MeltanoLabs / tap-gitlab

Singer.io Tap for extracting data from Gitlab's API
GNU Affero General Public License v3.0
8 stars 25 forks source link

When `inclusion: available` properties are not selected, target fails because properties are not nullable according to the schema #47

Closed pnadolny13 closed 2 years ago

pnadolny13 commented 2 years ago

In GitLab by @DouweM on Feb 10, 2021, 10:59

As seen in https://gitlab.com/meltano/meltano/-/jobs/1019512436

commits.short_id is not selected, but since the field is not nullable per https://gitlab.com/meltano/tap-gitlab/-/blob/master/tap_gitlab/schemas/commits.json#L11, target-postgres fails. Other streams likely have the same problem.

We should either exclude unselected properties from the SCHEMA message, or update the schema to allow non-automatic fields to be null.

This ~bug was introduced by https://gitlab.com/meltano/tap-gitlab/-/merge_requests/34, released as v0.9.12.

pnadolny13 commented 2 years ago

In GitLab by @DouweM on Feb 10, 2021, 11:07

changed the description

pnadolny13 commented 2 years ago

In GitLab by @DouweM on Feb 10, 2021, 11:09

mentioned in merge request !35

pnadolny13 commented 2 years ago

In GitLab by @DouweM on Feb 10, 2021, 11:09

mentioned in commit 602e89fba0d4c3f31307ea5fe03a2d3f37dbab3b

pnadolny13 commented 2 years ago

In GitLab by @rabidaudio on Feb 10, 2021, 12:39

This actually doesn't break on meltano's target-postgres which is what I have been testing on. But I switch to the datamill variant and recreated the issue.

I'm looking for an example of how other taps solve this problem. I can't find anywhere in singer-python where the schema is filtered by the metadata

pnadolny13 commented 2 years ago

In GitLab by @rabidaudio on Feb 10, 2021, 12:46

meltano's target-postgres seems to create the short_id column and then set it to an empty string. Perhaps that counts as a bug on the target

pnadolny13 commented 2 years ago

In GitLab by @rabidaudio on Feb 10, 2021, 13:01

I looked at the way a lot of other taps deal with this and it seems like the behavior is to always specify a column as optional.

- Listed records

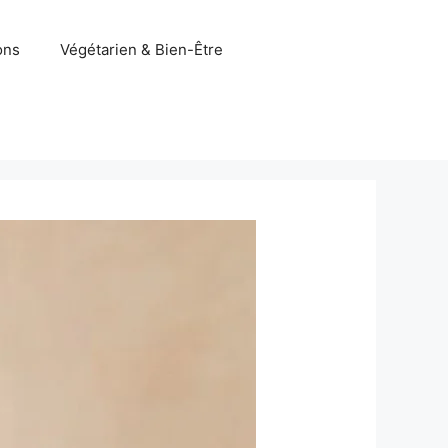
ons
Végétarien & Bien-Être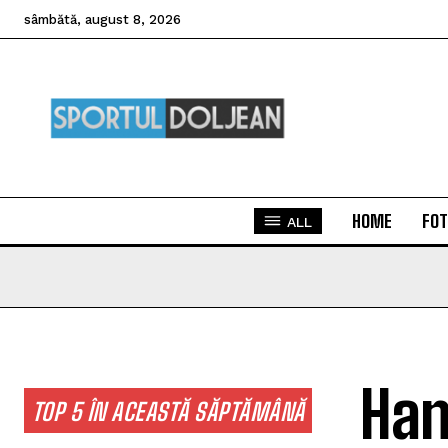
sâmbătă, august 8, 2026
HOME
FOT
ALL
Han
TOP 5 ÎN ACEASTĂ SĂPTĂMÂNĂ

- Instruction A
According to the tap-gitlab issue thread, why does target-postgres fail when commits.short_id is not selected? Answer in one to three sentences.
- Instruction B
List every username that the tap-gitlab issue thread shows as posting or originally writing a comment.

- Answer space A
The field is left unselected, but the tap's commits.json schema declares it as not nullable. target-postgres therefore fails on it.

- Answer space B
- pnadolny13
- @DouweM
- @rabidaudio